The site was initially known as the 2nd Willis's Battery. The Willis's Batteries were constructed at the area of the former Reduto (Redoubt) de San Joachim, at an elevation of 440 feet above the isthmus. During the capture of Gibraltar in 1704, an artillery officer by the name of Willis was outstanding in his manning of the guns. To honor the officer, the Batteries of San Joachim and the Bastion of San Jose were renamed Willis's. The site was renamed again after Princess Amelia (1711 - 1786), the second daughter of King George II. The proximity of the battery to Princess Anne's Battery is such that the latter is sometimes mistakenly referred to as Princess Amelia's Battery. Princess Amelia's Battery was one of several on Willis's Plateau that also included Princess Anne's Battery and Princess Royal's Battery.

Princess Amelia's Battery was first armed in 1732. Three decades later, during the Spanish War of 1762, there were six cannons at the battery, four 6-pounders and two 9-pounders. By 1771, Princess Amelia's Battery had five embrasures directed in front and three additional cannons. There were half a dozen guns behind embrasures by 1773. Several years later, during the Great Siege of Gibraltar, many of the emplacements on Willis's Plateau, including those of Princess Amelia's Battery, sustained severe damage. Of the fortifications of Gibraltar, the batteries on Willis's Plateau received the brunt of the attack from the Spanish during the siege.

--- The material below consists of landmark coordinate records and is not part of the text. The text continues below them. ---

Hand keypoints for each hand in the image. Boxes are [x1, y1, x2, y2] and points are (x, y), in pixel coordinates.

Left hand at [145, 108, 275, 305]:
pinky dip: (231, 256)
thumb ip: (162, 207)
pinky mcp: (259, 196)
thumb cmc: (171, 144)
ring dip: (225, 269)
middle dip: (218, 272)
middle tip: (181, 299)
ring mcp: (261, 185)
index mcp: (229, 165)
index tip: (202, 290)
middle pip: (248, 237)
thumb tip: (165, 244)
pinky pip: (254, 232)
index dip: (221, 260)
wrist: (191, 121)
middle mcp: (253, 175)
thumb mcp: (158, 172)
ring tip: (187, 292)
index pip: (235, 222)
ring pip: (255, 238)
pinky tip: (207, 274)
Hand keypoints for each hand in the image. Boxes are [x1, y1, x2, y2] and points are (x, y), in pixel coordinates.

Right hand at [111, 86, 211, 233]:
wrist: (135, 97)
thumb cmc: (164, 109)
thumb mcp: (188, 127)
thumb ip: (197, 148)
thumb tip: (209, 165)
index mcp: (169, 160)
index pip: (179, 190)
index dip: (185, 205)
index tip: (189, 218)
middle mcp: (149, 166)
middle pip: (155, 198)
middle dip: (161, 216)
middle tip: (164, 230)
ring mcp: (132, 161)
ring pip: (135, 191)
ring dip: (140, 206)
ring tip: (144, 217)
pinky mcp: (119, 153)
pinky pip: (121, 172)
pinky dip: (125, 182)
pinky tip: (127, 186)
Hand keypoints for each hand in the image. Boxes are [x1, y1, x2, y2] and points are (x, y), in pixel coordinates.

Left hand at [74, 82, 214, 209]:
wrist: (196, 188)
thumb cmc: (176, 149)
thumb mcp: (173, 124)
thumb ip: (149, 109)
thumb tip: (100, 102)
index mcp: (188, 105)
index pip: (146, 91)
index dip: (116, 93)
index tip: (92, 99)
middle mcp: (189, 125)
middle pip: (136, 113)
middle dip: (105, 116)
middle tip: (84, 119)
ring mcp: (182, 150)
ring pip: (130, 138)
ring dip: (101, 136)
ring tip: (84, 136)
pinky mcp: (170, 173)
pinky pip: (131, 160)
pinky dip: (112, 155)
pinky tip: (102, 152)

Gilbard and Drinkwater Bethune, among others, related the story of a shot which found its way through an embrasure in Princess Amelia's Battery, hitting four of the soldiers, and amputating between three and seven lower extremities in the process, depending on the source.

==Recent history==
Two derelict buildings remain at the site of Princess Amelia's Battery, which is listed with the Gibraltar Heritage Trust.